人形浄瑠璃文楽公演 5月第一部 いもせやまおんなていきん
今月は通し一部・二部の公演。二部制の公演自体が実は苦手。なぜって上演時間が長くてつらいから。体力的にも集中力の面でもムリ―、どこかで睡魔がやってくる。
でも、「国立文楽劇場35周年&令和おめでとう」の王代物スペシャル演目らしいので、毛嫌いせずに観にいってみましょう。通しでかかることもこの先いつになるのかわからないことだし。一日がかりで一部・二部とご覧になる方もいるようですが、無理せずに別日で観劇に行くことに。だって、一部だけでも休憩入れて4時間半ですよ、奥さん!一日通しだと、10時半から21時まで劇場にいなくてはならないことに。
演目の佳境、妹山背山の段のみを見る方もいるようだけど、初めての演目なのでこの第一部からスタートして内容をおっていきますか。
上演時間
大内の段/小松原の段/蝦夷子館の段/猿沢池の段 10:30~12:23
休憩25分
鹿殺しの段/掛乞の段/万歳の段/芝六忠義の段 12:48~14:20
休憩10分
太宰館の段 14:30-15:02
座席 見え方
10列目 下手ブロック左はじの方。5月公演は席選択の余地がほんとになかった。チケットとりづらし。しかし見え方問題なし。
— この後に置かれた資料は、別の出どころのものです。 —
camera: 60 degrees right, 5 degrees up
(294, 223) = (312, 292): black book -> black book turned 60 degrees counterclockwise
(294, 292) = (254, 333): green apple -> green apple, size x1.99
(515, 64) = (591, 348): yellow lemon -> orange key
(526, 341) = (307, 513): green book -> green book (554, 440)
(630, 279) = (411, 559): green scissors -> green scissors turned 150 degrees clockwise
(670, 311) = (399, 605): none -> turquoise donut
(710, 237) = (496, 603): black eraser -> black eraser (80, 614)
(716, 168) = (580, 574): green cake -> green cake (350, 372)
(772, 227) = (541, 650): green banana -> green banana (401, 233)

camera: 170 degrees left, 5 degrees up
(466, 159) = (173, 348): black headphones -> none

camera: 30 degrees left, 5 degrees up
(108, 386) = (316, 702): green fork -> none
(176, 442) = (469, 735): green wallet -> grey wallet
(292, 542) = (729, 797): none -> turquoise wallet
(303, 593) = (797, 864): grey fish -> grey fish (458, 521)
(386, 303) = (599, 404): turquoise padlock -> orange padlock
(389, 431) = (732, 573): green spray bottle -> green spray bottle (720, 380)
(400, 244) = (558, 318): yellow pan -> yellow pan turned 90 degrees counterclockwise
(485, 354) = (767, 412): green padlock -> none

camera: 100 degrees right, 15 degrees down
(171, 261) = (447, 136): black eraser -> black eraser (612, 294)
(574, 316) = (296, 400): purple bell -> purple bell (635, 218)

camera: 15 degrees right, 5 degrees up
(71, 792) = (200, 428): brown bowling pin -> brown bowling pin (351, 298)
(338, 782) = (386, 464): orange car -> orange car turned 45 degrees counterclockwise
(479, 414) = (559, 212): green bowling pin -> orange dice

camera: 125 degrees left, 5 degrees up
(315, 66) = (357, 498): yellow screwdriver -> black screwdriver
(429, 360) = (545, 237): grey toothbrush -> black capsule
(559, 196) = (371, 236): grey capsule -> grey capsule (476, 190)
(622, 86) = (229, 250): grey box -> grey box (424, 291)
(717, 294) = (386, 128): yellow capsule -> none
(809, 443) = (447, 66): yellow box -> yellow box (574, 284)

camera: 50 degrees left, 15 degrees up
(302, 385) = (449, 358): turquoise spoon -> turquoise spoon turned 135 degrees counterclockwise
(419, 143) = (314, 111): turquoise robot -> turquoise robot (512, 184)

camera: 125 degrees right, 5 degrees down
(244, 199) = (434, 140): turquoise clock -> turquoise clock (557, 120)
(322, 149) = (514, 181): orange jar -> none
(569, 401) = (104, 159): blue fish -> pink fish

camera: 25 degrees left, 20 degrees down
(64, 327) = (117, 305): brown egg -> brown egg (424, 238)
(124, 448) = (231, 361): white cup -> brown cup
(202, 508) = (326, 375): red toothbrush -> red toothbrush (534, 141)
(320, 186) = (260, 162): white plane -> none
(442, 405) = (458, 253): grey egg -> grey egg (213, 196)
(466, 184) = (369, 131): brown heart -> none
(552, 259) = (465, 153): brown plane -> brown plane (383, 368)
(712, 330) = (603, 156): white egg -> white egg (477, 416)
出語り床が上手・下手の両方に作られているけれど、第一部では下手仮床は使われることはなく、従来の上手の床だけ。でも座席からは下手仮床が邪魔になることなし。見えずらい席はそもそも販売から外してある(席番隠してあり空席)。
演目 通し狂言 妹背山婦女庭訓 演者
作者 近松半二ら
中大兄皇子と中臣鎌足が大豪族蘇我入鹿を武力によって排除し、天皇中心の新政を行った事績、大和地方に点在する名所旧跡や伝説を題材とし、複雑な伏線と鮮やかな謎解きが、洗練された義太夫の演奏により進行し、舞台一面に日本の美しい四季が展開するという豪華な大作 ~チラシ解説より~
感想 第二部へつづく・・えーっここで?
鹿も馬も出てくる第一部。蘇我蝦夷子と入鹿と中臣鎌足と。むしごはんでおなじみの大化の改新ではありませんか。久々にこの辺の名前に触れて懐かしい気分に。といってもあまり覚えてないことにいささかショックです。まあ、それにしても蝦夷・入鹿の風貌が悪そうなこと。嫌なやつ感満点、わかりやすい。
芝六忠義の段、子殺しあり。いとも簡単に(簡単ではないんだろうけど)芝六が実子・杉松を殺める。えーっ、ほんとに息子殺さないといけない?その場面。武士としての復権のための忠義の証としての子殺し。きっと理解できなくていい(と思っている)芝六の行動。少なくとも、その他生き物と違って人間は遺伝子の乗り物ではないということですかしら。子供は道具、手段、自分のもの。継子の三作が助かり、帝も目が見えるようになりなんだか難題が片付いた事になっているけど、やはり変でしょ。
さいご、大宰館の段では入鹿の威勢のいい高笑い、ああ靖太夫さんの血管がぷちぷちときれてしまいそう。桂川連理柵の呂勢太夫さんに引き続き心配になる。
さー、次回へ続く・・・で第一部の幕が下りる。一番盛り上がる手前で終わってしまう。忠臣蔵で討ち入りする直前、もしくは火曜サスペンスで犯人はあなただ、と指さそうとしたところで終わってしまうような。妹山背山の段からの第二部がこの後待っていると思っても、この一部と二部の分断はいかに。通し狂言なので『通しでご覧ください。30分後にはご覧になれます。』ということで、一日通しでの観覧がきっとデフォルトなんでしょう。この一部だけなら初めての文楽にはおすすめしないな。人間関係理解しながら観るのがめんどくさい上に、盛り上がりにかけるもの。
ああ、やっぱり長くて限界。通しで観る方、心底尊敬する。それはそうと、山の段が楽しみだなあ。